# [Exercise]
All lines in the records that carry the string "Николай" are to be shown.

━━━ Recorded information

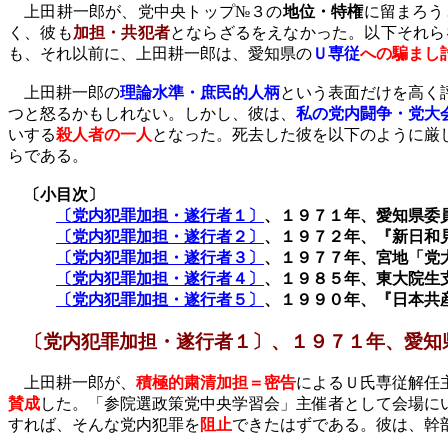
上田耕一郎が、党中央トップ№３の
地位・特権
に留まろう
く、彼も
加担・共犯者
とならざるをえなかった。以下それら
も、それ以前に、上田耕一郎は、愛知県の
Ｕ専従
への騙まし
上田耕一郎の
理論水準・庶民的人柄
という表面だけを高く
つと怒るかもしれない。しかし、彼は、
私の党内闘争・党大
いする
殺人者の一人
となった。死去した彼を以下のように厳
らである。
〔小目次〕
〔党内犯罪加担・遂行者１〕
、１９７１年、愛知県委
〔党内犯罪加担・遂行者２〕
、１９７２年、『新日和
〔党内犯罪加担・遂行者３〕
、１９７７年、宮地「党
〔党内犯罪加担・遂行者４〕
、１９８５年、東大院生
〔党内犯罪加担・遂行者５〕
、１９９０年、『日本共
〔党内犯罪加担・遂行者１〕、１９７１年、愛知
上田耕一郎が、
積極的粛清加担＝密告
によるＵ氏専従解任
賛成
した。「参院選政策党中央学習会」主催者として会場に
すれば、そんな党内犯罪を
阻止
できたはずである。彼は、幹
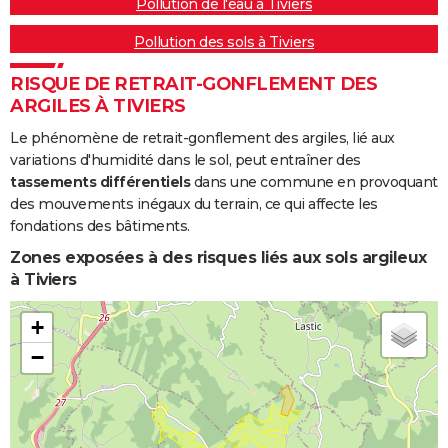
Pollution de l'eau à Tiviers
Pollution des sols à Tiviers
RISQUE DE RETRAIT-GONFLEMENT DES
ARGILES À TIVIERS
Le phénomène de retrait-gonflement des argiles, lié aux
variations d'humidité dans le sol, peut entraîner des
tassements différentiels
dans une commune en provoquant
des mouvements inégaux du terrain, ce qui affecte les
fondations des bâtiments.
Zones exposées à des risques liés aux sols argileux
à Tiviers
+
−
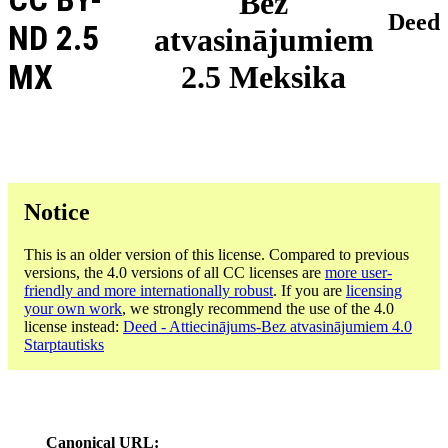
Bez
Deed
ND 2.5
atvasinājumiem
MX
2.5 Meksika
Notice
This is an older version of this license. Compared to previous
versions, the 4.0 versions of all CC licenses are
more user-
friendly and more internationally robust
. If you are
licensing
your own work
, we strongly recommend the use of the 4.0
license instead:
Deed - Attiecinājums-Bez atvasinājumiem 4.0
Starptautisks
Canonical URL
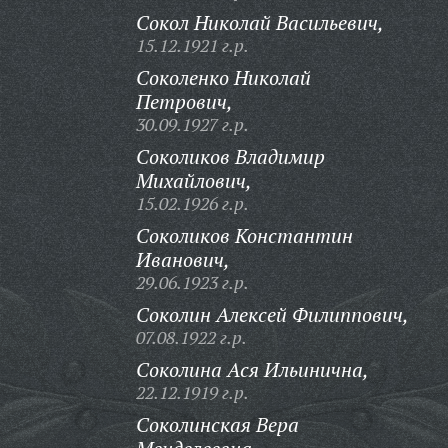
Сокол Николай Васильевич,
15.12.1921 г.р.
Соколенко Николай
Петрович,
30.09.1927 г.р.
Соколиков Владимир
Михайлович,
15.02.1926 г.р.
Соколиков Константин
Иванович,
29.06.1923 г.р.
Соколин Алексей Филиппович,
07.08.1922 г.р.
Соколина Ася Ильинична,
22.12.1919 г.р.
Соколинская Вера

━━━━━━
━━━ Recorded information

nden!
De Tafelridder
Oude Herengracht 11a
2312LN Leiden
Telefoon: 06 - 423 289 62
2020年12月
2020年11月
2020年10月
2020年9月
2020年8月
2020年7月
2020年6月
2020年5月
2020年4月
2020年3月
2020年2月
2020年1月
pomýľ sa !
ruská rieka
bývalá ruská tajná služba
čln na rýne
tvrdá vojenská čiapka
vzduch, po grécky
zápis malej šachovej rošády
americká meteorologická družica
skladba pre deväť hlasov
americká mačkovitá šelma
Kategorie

━━━━━━
━━━ Recorded information

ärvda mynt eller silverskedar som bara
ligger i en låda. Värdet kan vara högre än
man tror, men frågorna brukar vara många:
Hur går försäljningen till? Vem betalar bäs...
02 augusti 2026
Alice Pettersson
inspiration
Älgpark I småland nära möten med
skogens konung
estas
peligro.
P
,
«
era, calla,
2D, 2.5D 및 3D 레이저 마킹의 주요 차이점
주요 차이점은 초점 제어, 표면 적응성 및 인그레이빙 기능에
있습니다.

━━━━━━

# [Response to this exercise]
Сокол Николай Васильевич,
Соколенко Николай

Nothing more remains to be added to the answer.